Nor do I suggest it is. You are saying the US government want him dead, I asked you to cite someone in the administration saying it, and you are unable because it isn’t true. You might as well keep quoting Palin, it’s just as meaningful.

As for being a journalist, can you show me articles he has written at Wikileaks? Actual added content, you know, writing a story, researching it, getting quotes, and doing anything other than just making public illegally obtained documents.

To compare Assange to Woodward and Bernstein is to compare an empty notebook to a great novel. Assange is no more a journalist than you or I.

o cool aid here. Just a cool rational mind.
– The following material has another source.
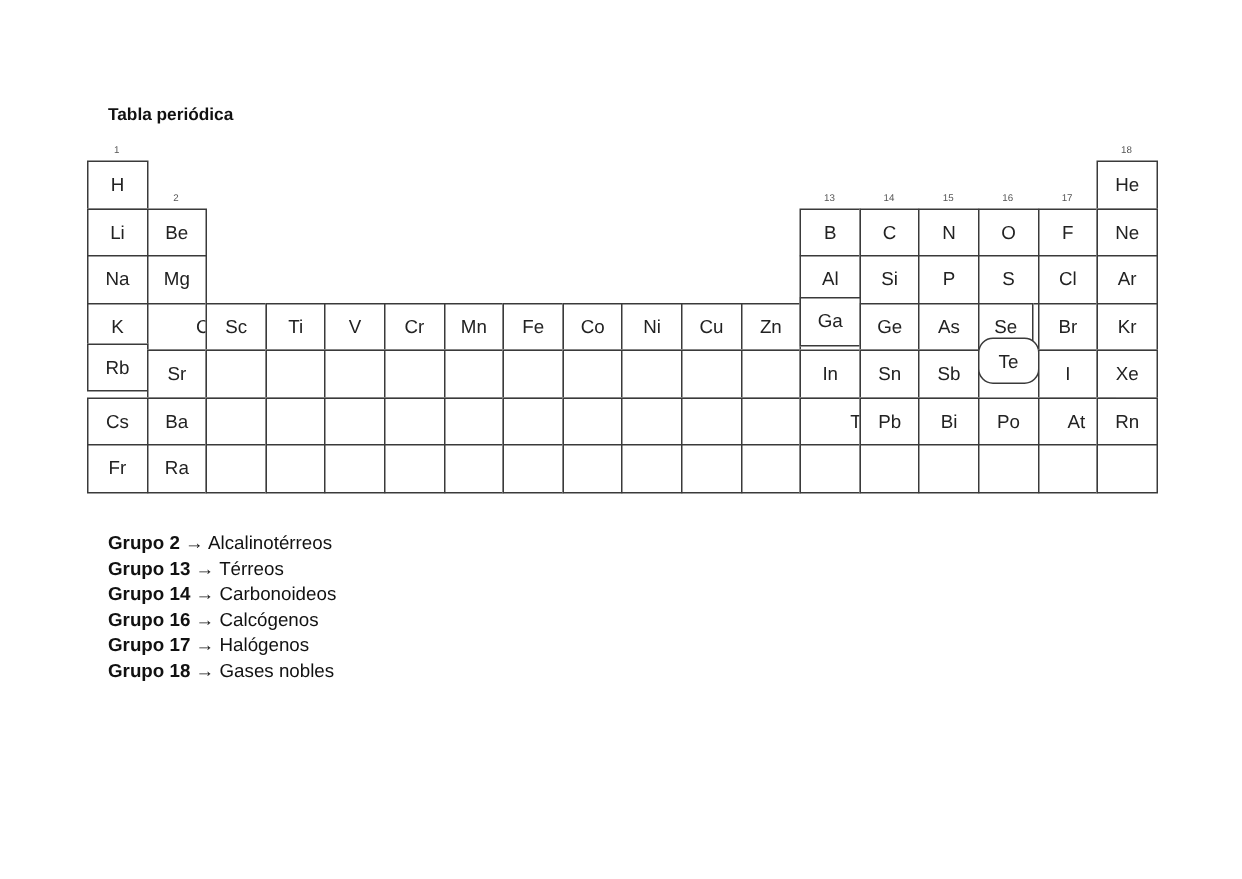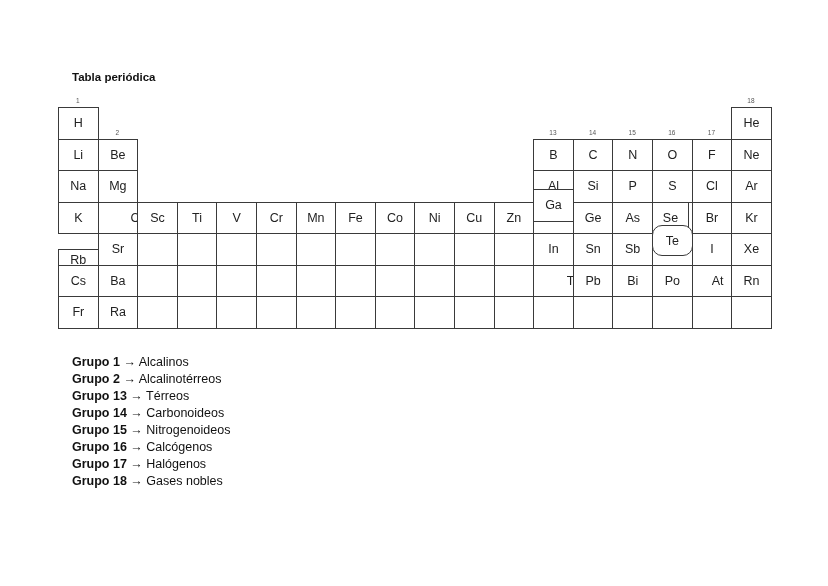"Ga" div.cell { top: 189px -> 198px }
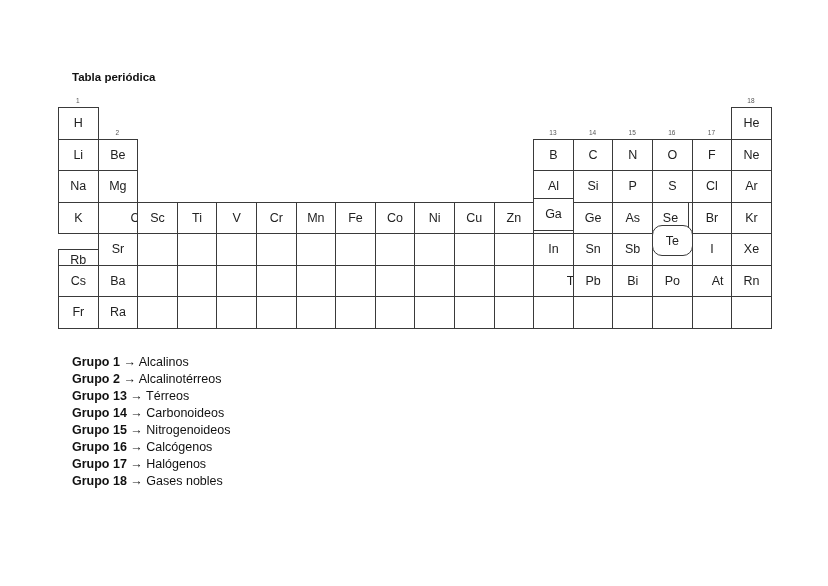"Rb" div.cell { height: 21px -> 32px; top: 249px -> 229px }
It seems you are the one that is swallowing the cool aid and believing what the press is saying. That is the sign of a follower, someone who wants, and needs to be part of the system. It is also a sign that you swallow all that is being said, hook, line and sinker.

No, I only refuse to fall for the tricks that Assange plays to stay in the media. The whole wikileaks.org “DDoS” thing is an incredible fabrication. The site didn’t have to be down 10 minutes. They chose to play the game and act like they were being attacked with no way out. They could have just changes their name servers and moved on (and they eventually, quietly did when nobody was looking anymore). I laugh when Assange claims to be losing more than half a million dollars a week because of the bank actions, and that wikileaks is going broke.

Someone who is trying to hide by slipping in the cracks between countries, trying to be a resident of nowhere to avoid legal action is, in my mind, a slippery, slippery eel who probably has plenty more issues. It isn’t about taking what the anti-wikileaks media has said and swallowing it whole, it is about having the balls and the brains to think for myself, and realize that his whole deal doesn’t add up right.

You are too busy looking at the message, and forgetting that the messengers have an agenda too. Understanding the agenda makes you understand why this isn’t journalism, just a political attack, information terrorism.

I pity you. You don’t even notice the Kool-Aid (fixed that for you) being injected direct anymore.

The eejit (profile) says:

Re:

A not-inconsiderable number of people absolutely think that Assange is a douche, as a person. What Wikileaks represents, however, is noble in intent, if not execution.

And as for Assange ‘not being a journalist’, what, may I ask, makes a journalist a journalist? IS it reporting on the news? IS it pointing out how your government screwed over other nations? Is it leaking poorly-held data? OR is it being in a newspaper? Being one of the good-ole-boys.

Somehow, I think it’s all of the above, just not all at once.

Anonymous Coward says:

Re:

“As for being a journalist, can you show me articles he has written at Wikileaks? Actual added content, you know, writing a story, researching it, getting quotes, and doing anything other than just making public illegally obtained documents.”

I’ve heard this line of thinking before – and I still don’t get it. What’s wrong with the press producing raw data? Is journalism somehow more worthy of protection if it adds analysis, or spin? I for one appreciate raw data.

Justin Olbrantz (Quantam) (profile) says:

Re:

“The other choice is exactly what people claim here for piracy. The more you push, the further underground it goes. If you think the ACTA negotiations were bad, imagine what it’s like when you don’t even know the name of the agreement or what they are talking about.”

If something that major (and non-critical to national security) is so secret that nobody outside the government even knows it’s being discussed, democracy is already dead, and everything else is irrelevant; it’s nonsensical to make a game plan for such a contingency because by that point the game is already over.